Ieri la nostra Carpi ha vissuto una di quelle giornate in cui il microcosmo cittadino riflette perfettamente le contraddizioni del macrocosmo nazionale. Mentre il ministro Nordio filosofeggiava sui codici genetici che non accetterebbero la parità, il sindaco Righi rispondeva con la fermezza di chi sa che la cultura può tutto, compreso emendare presunti difetti cromosomici. Una lezione di civiltà che partiva dalla periferia per arrivare al centro, geografico e morale, della questione.
La coincidenza temporale non poteva essere più eloquente: a pochi giorni dalla Giornata internazionale contro la violenza sulle donne, Carpi si trovava a dover gestire contemporaneamente questioni di grande respiro etico e problemi più prosaicamente terrestri. Perché mentre Righi smontava pezzo per pezzo le argomentazioni pseudoscientifiche del guardasigilli, via Abetone diventava teatro di uno scontro che ha coinvolto cinque persone, ricordandoci che la fragilità umana non ha bisogno di giustificazioni genetiche per manifestarsi.
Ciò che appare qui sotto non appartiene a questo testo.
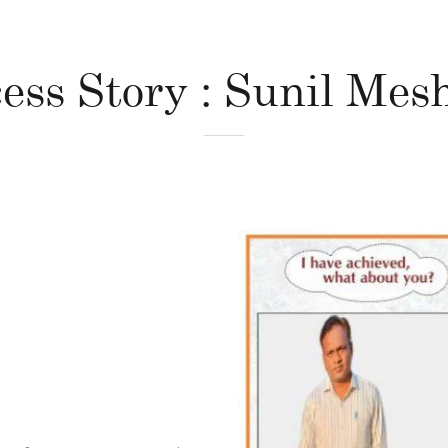
ess Story : Sunil Me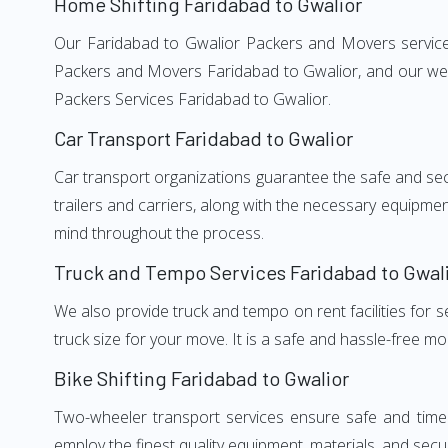
Home Shifting Faridabad to Gwalior
Our Faridabad to Gwalior Packers and Movers services,
Packers and Movers Faridabad to Gwalior, and our well
Packers Services Faridabad to Gwalior.
Car Transport Faridabad to Gwalior
Car transport organizations guarantee the safe and secur
trailers and carriers, along with the necessary equipme
mind throughout the process.
Truck and Tempo Services Faridabad to Gwal
We also provide truck and tempo on rent facilities for s
truck size for your move. It is a safe and hassle-free m
Bike Shifting Faridabad to Gwalior
Two-wheeler transport services ensure safe and time
employ the finest quality equipment, materials, and secur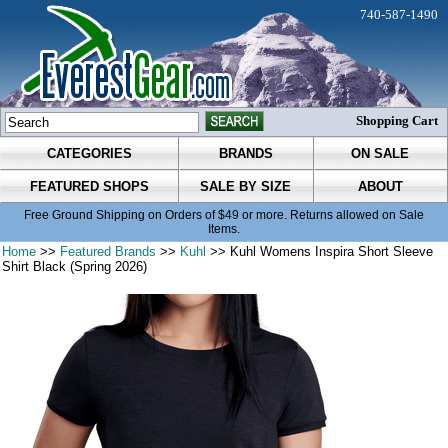
740-587-1490
Shopping Cart
CATEGORIES
BRANDS
ON SALE
FEATURED SHOPS
SALE BY SIZE
ABOUT
Free Ground Shipping on Orders of $49 or more. Returns allowed on Sale
Items.
Home
>>
Featured Brands
>>
Kuhl
>> Kuhl Womens Inspira Short Sleeve
Shirt Black (Spring 2026)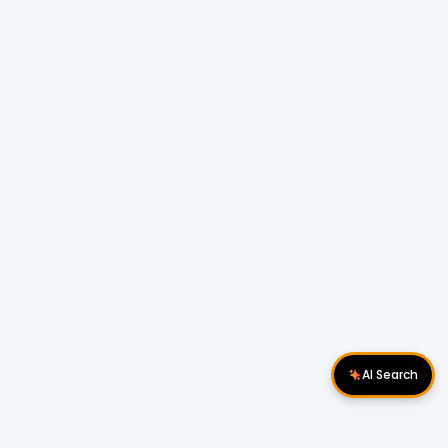
AI Search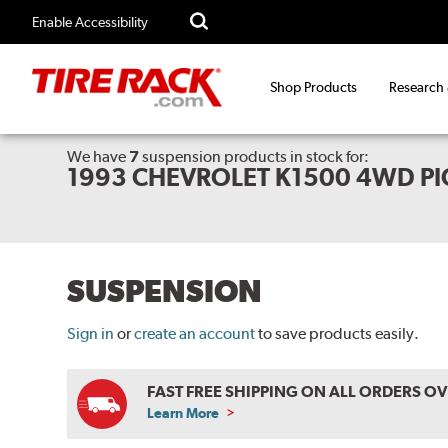
Enable Accessibility
Shop Products
Research
We have
7
suspension products
in stock for:
1993 CHEVROLET K1500 4WD PI
SUSPENSION
Sign in
or
create an account
to save products easily.
FAST FREE SHIPPING ON ALL ORDERS O
Learn More
ABOUT
FREE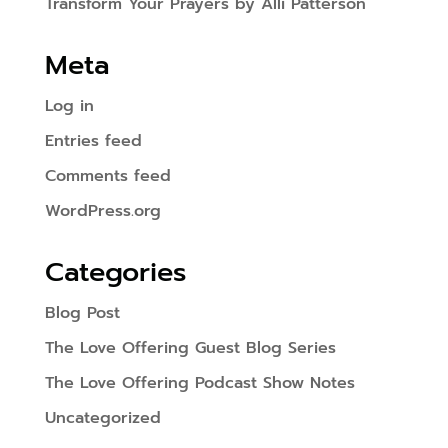
Transform Your Prayers by Alli Patterson
Meta
Log in
Entries feed
Comments feed
WordPress.org
Categories
Blog Post
The Love Offering Guest Blog Series
The Love Offering Podcast Show Notes
Uncategorized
C'è qualcosa di profondamente simbolico nel modo in cui la nostra città ha affrontato questi eventi. Da una parte la fermezza intellettuale di chi rifiuta determinismi biologici comodi quanto falsi, dall'altra l'immediata mobilitazione di vigili del fuoco e sanitari per soccorrere chi si trovava intrappolato nelle lamiere. Due facce della stessa medaglia: la capacità di reagire con la mente e con il cuore, con l'argomentazione e con l'azione.
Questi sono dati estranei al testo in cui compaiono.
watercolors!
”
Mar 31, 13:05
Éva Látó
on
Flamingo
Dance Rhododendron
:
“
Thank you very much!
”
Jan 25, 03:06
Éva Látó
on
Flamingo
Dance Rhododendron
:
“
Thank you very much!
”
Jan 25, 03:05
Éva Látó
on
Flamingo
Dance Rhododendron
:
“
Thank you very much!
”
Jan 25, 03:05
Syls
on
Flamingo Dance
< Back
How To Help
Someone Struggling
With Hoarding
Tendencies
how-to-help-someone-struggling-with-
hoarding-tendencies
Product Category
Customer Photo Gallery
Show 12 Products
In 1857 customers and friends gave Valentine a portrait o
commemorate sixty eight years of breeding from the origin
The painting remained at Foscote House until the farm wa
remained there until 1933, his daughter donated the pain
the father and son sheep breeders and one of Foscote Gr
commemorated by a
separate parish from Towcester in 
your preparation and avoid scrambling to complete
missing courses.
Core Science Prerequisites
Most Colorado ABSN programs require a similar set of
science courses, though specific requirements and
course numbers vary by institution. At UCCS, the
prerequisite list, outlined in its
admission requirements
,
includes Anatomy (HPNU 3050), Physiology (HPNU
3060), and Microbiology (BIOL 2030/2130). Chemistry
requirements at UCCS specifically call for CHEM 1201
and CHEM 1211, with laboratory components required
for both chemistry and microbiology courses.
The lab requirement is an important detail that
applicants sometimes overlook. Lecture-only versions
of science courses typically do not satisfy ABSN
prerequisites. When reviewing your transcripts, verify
Non meno significativo il fatto che il centro storico sia stato teatro di un'operazione antidroga che ha portato al sequestro di 350 grammi di hashish. Il sagrato del Duomo trasformato in piazza di spaccio ci ricorda che certi problemi non risparmiano nemmeno i luoghi più simbolici. Ma anche qui, la risposta è stata all'altezza: professionalità, discrezione, efficacia. Senza proclami, senza teoremi sui geni del crimine.
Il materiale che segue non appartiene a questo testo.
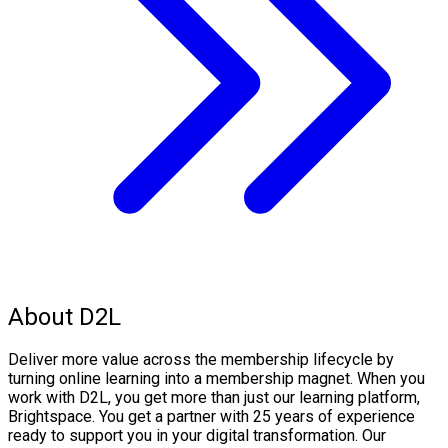
About D2L
Deliver more value across the membership lifecycle by
turning online learning into a membership magnet. When you
work with D2L, you get more than just our learning platform,
Brightspace. You get a partner with 25 years of experience
ready to support you in your digital transformation. Our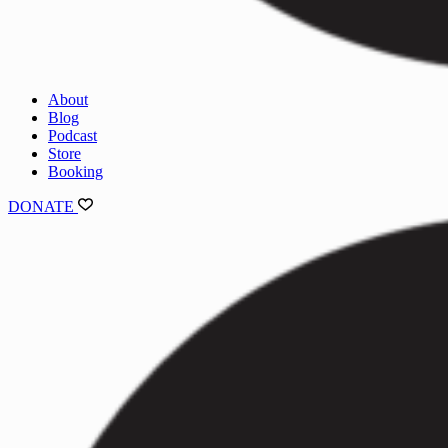
About
Blog
Podcast
Store
Booking
DONATE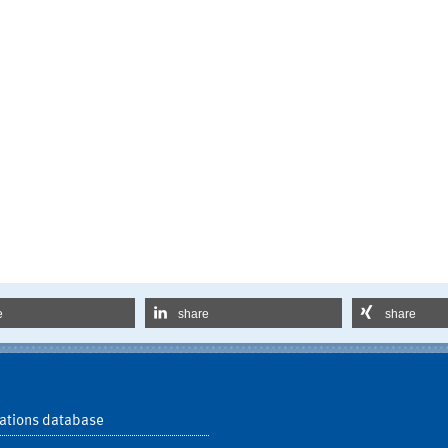
e
share
share
ations database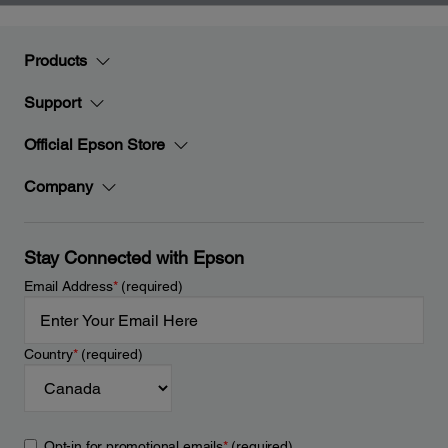
Products
Support
Official Epson Store
Company
Stay Connected with Epson
Email Address
*
(required)
Country
*
(required)
Opt-in for promotional emails
*
(required)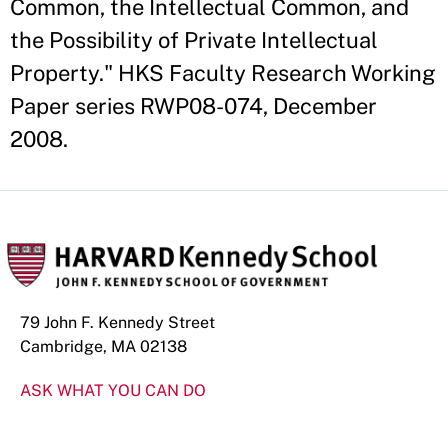
Common, the Intellectual Common, and
the Possibility of Private Intellectual
Property." HKS Faculty Research Working
Paper series RWP08-074, December
2008.
79 John F. Kennedy Street
Cambridge, MA 02138
ASK WHAT YOU CAN DO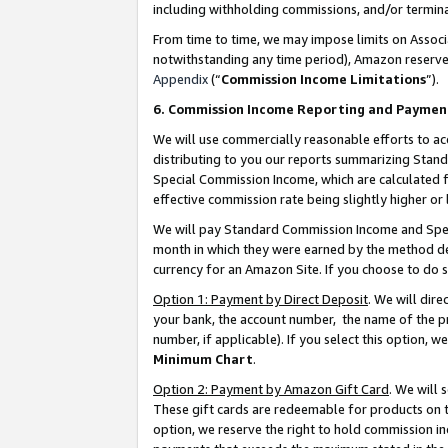
including withholding commissions, and/or termina
From time to time, we may impose limits on Assoc
notwithstanding any time period), Amazon reserves 
Appendix
(“
Commission Income Limitations
”).
6. Commission Income Reporting and Paymen
We will use commercially reasonable efforts to ac
distributing to you our reports summarizing Sta
Special Commission Income, which are calculated f
effective commission rate being slightly higher or 
We will pay Standard Commission Income and Spec
month in which they were earned by the method des
currency for an Amazon Site. If you choose to do 
Option 1: Payment by Direct Deposit
. We will dir
your bank, the account number, the name of the pr
number, if applicable). If you select this option,
Minimum Chart
.
Option 2: Payment by Amazon Gift Card
. We will
These gift cards are redeemable for products on t
option, we reserve the right to hold commission i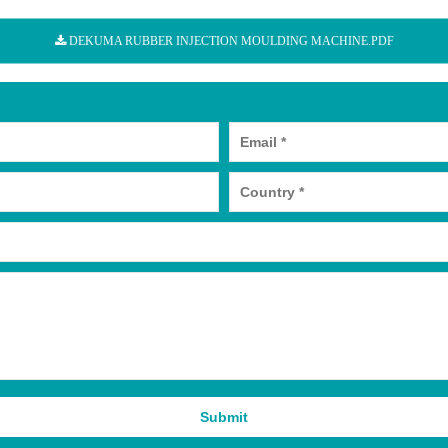
DEKUMA RUBBER INJECTION MOULDING MACHINE.PDF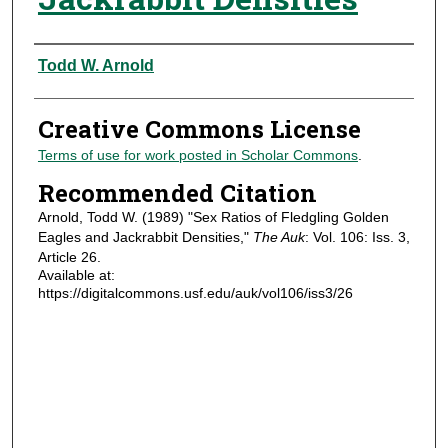
Authors
Todd W. Arnold
Creative Commons License
Terms of use for work posted in Scholar Commons
.
Recommended Citation
Arnold, Todd W. (1989) "Sex Ratios of Fledgling Golden
Eagles and Jackrabbit Densities,"
The Auk
: Vol. 106: Iss. 3,
Article 26.
Available at:
https://digitalcommons.usf.edu/auk/vol106/iss3/26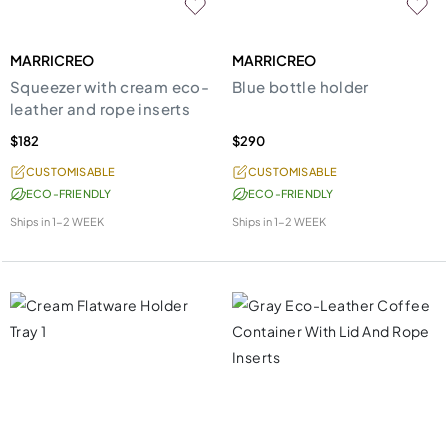
MARRICREO
MARRICREO
Squeezer with cream eco-
Blue bottle holder
leather and rope inserts
$182
$290
CUSTOMISABLE
CUSTOMISABLE
ECO-FRIENDLY
ECO-FRIENDLY
Ships in
1-2 WEEK
Ships in
1-2 WEEK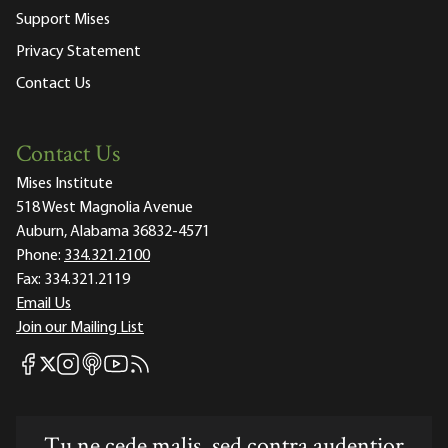
Support Mises
Privacy Statement
Contact Us
Contact Us
Mises Institute
518 West Magnolia Avenue
Auburn, Alabama 36832-4571
Phone:
334.321.2100
Fax:
334.321.2119
Email Us
Join our Mailing List
Mises Facebook
Mises Instagram
Mises itunes
Mises Youtube
Mises RSS feed
Mises X
Tu ne cede malis, sed contra audentior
L'ironia della storia vuole che proprio in una giornata dedicata alle attività culturali - con la riapertura di San Nicolò dopo dodici anni e gli spettacoli del Kataklò - sia emersa con particolare evidenza la centralità della cultura come antidoto ai determinismi. Non è forse significativo che una chiesa risorta dalle macerie del terremoto riapra i battenti proprio mentre si discute di resilienza e rinascita? Non è forse simbolico che la danza visionaria del Kataklò celebri la capacità umana di reinventarsi, proprio mentre qualcuno vorrebbe inchiodarci ai nostri presunti limiti biologici?
La verità è che Carpi ha dimostrato ieri, ancora una volta, di possedere quella che potremmo chiamare "intelligenza civica": la capacità di tenere insieme rigore intellettuale e pragmatismo operativo, visione etica e concretezza amministrativa. Dal sindaco che non si lascia intimidire da ministri improvvisati genetisti, agli operatori che salvano vite umane, agli agenti che presidiano la legalità nei luoghi più centrali della città.
Forse è proprio questo il vero DNA di Carpi: non quello immaginario che ci condannerebbe a determinismi biologici, ma quello culturale che ci spinge a credere che si possa sempre fare meglio, che i problemi abbiano soluzioni, che la civiltà sia un cantiere sempre aperto. Un patrimonio genetico particolare, il nostro: quello che si trasmette attraverso l'educazione, l'esempio, la responsabilità condivisa.
E mentre altrove si teorizza sull'immutabilità della natura umana, la nostra città continua testardamente a dimostrare che l'unico codice che conta davvero è quello civile. Quello scritto non nei cromosomi, ma nella capacità quotidiana di scegliere la parte giusta della storia.